Required work —
a. From the guide to importing CSV data, duplicate the part that opens with the words containing "Welcome to the" and closes with "this exact purpose.".
b. Summarize the guide to importing CSV data in two sentences.

Passage to read —
****************
# From CSV to Simulation: A Guide to Importing Real-World Data

Welcome to the second thematic notebook for the Smart Water Platform. In the first notebook, *Anatomy of a Simulation*, we learned about the core engine. Now, we will take a critical step towards building a true Digital Twin: **driving a simulation with external, real-world data**.

A simulation is only as good as its inputs. Instead of using hard-coded or mathematically generated data, we often need to feed our models with observed data from sensors, weather forecasts, or historical records. This notebook introduces the `CsvDataSourceAgent`, a new component designed for this exact purpose.

## The `CsvDataSourceAgent`: A Bridge to the Real World

We have developed a new agent, `CsvDataSourceAgent`, located in `swp.data_access.csv_data_source`. Its job is simple but powerful:

1. It reads a standard CSV (Comma-Separated Values) file containing time-series data. The file must have a `timestamp` column.
2. At each step of the simulation, it checks the current simulation time (`current_time`).
3. If it finds data in the CSV corresponding to the current time, it **publishes** that data as a message to the `MessageBus`.

This allows any other component in the simulation to subscribe to this data feed and react to it in real-time.
****************
Stored data —
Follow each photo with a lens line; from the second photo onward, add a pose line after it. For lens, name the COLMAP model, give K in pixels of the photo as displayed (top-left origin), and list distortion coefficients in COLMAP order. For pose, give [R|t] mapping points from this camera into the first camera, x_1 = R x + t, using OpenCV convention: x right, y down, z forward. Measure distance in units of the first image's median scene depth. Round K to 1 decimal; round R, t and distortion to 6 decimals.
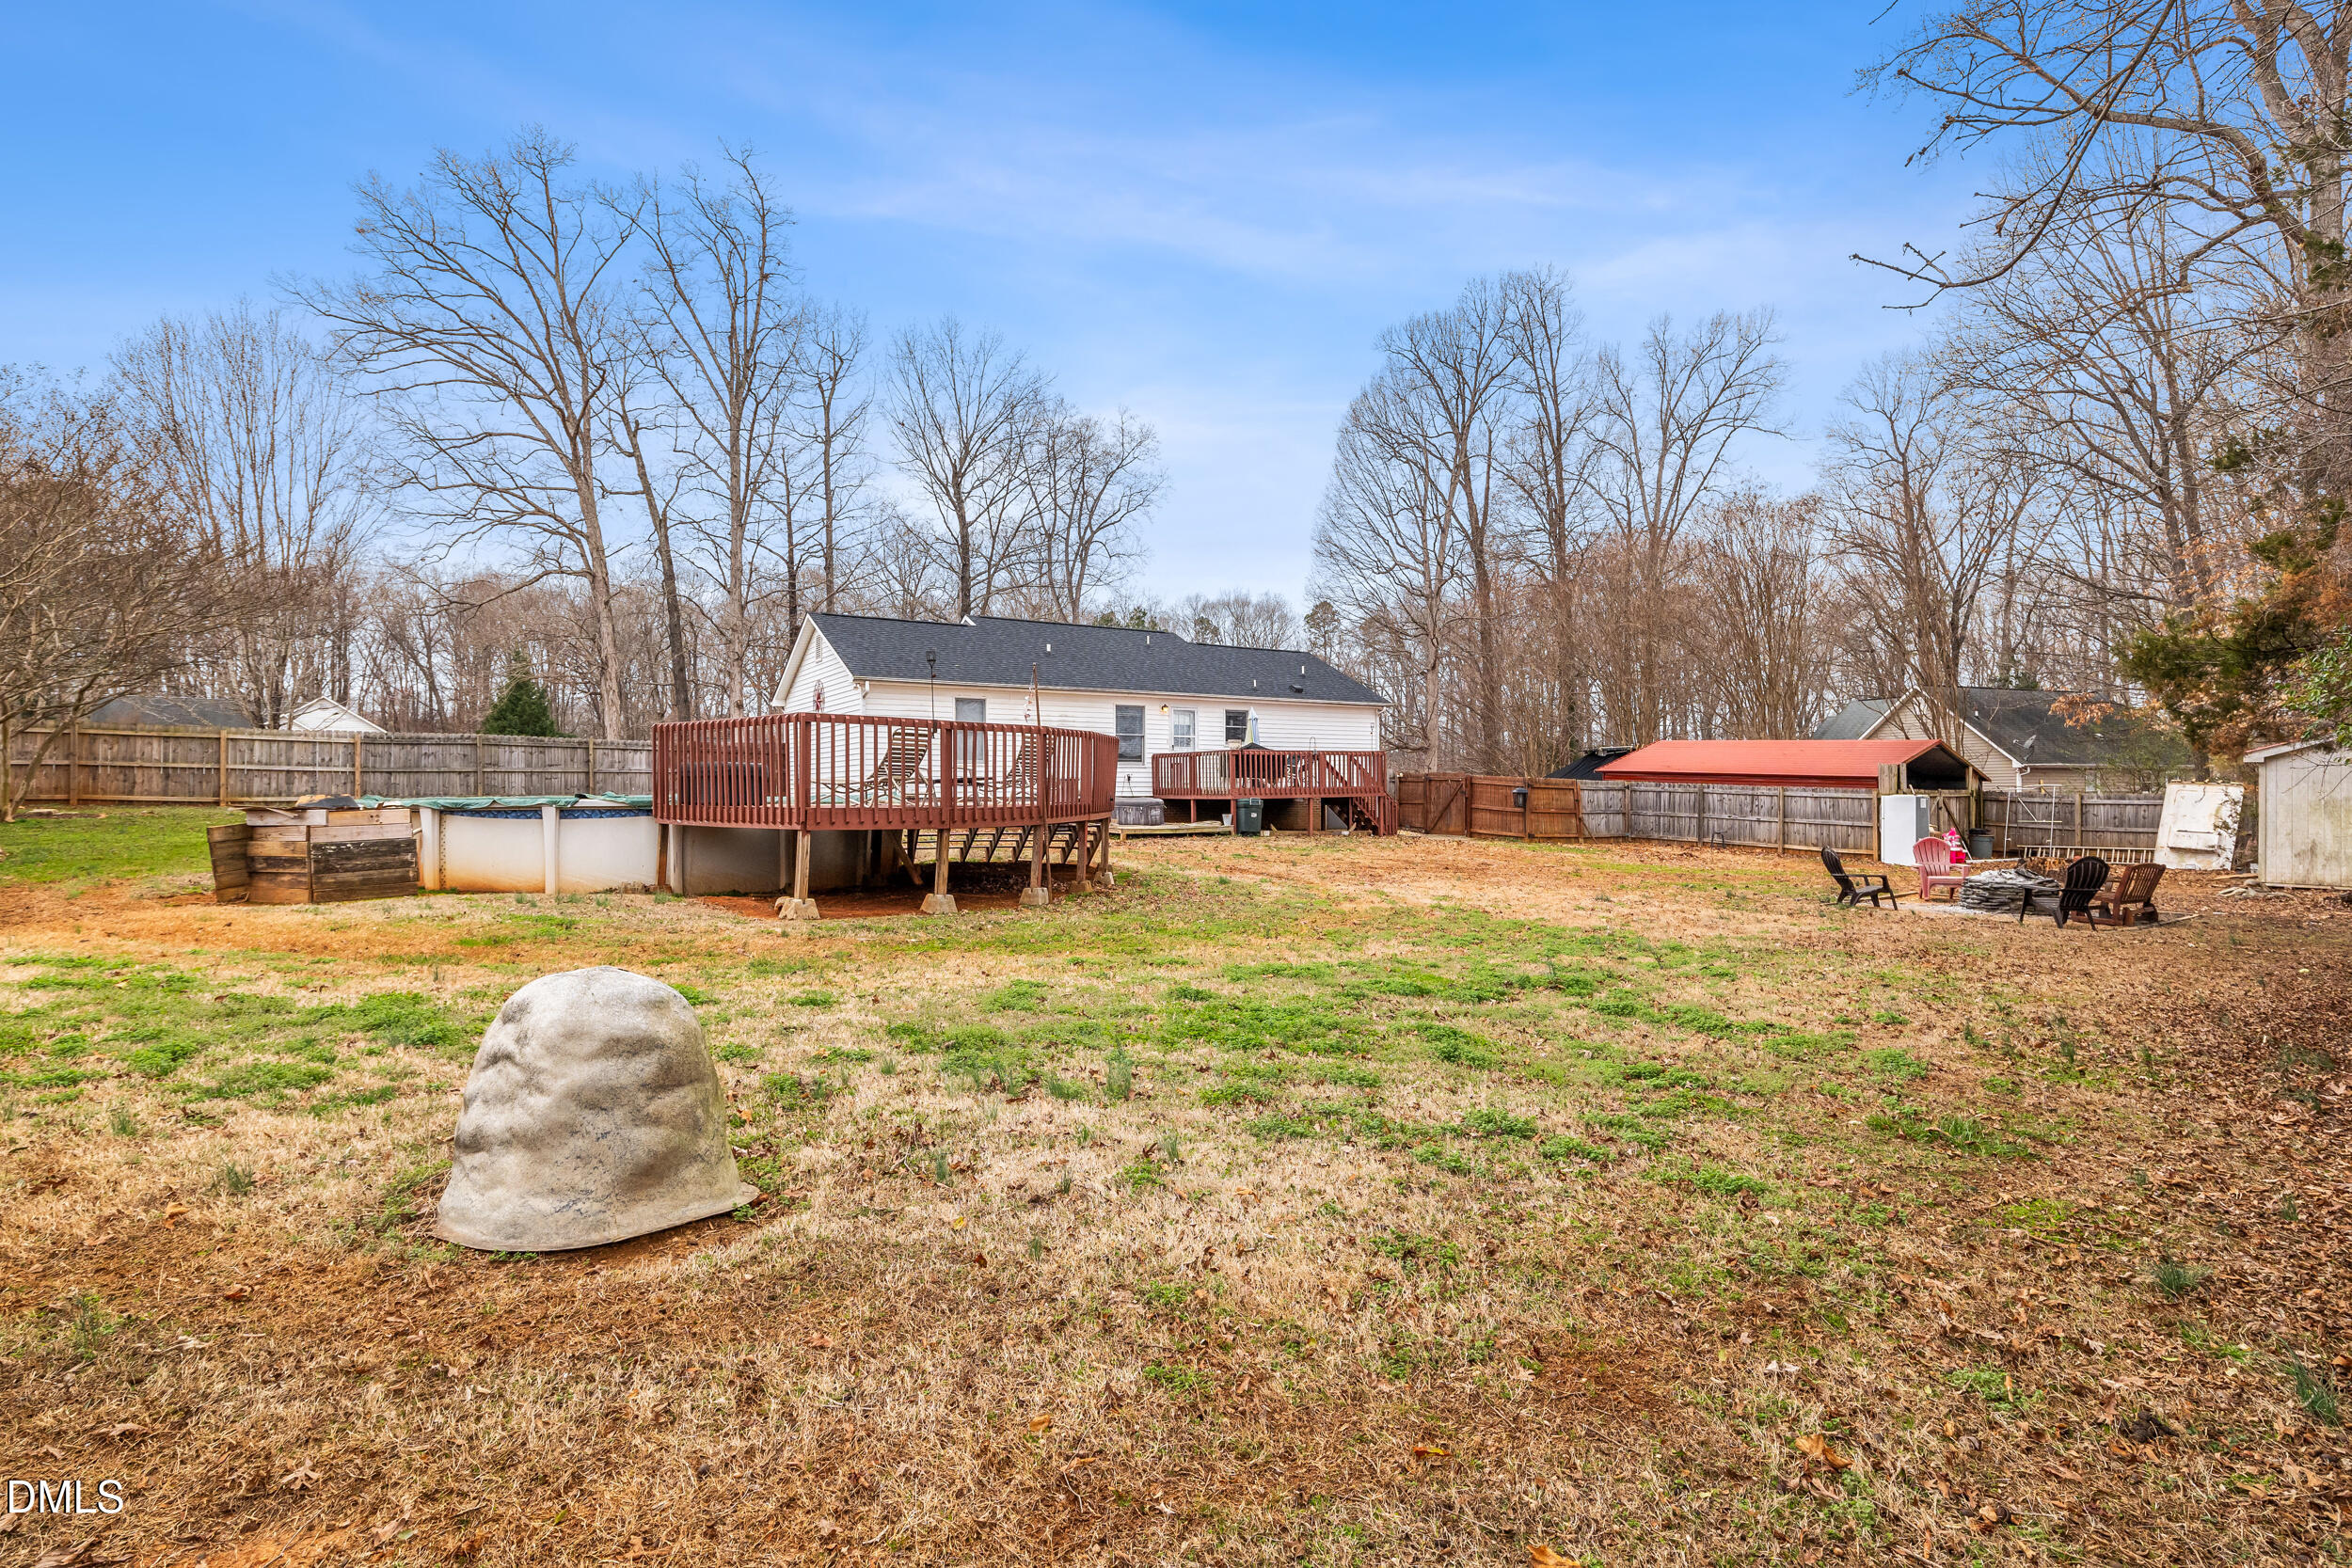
****************
Exercise answers —
a.
Welcome to the second thematic notebook for the Smart Water Platform. In the first notebook, *Anatomy of a Simulation*, we learned about the core engine. Now, we will take a critical step towards building a true Digital Twin: **driving a simulation with external, real-world data**.

A simulation is only as good as its inputs. Instead of using hard-coded or mathematically generated data, we often need to feed our models with observed data from sensors, weather forecasts, or historical records. This notebook introduces the `CsvDataSourceAgent`, a new component designed for this exact purpose.

b. The guide introduces the CsvDataSourceAgent, a component for driving Smart Water Platform simulations with observed data from sensors, weather forecasts, or historical records. The agent reads a CSV file of time-series data with a timestamp column, checks the current simulation time at each step, and publishes any matching data to the MessageBus so that other components can subscribe and react in real time.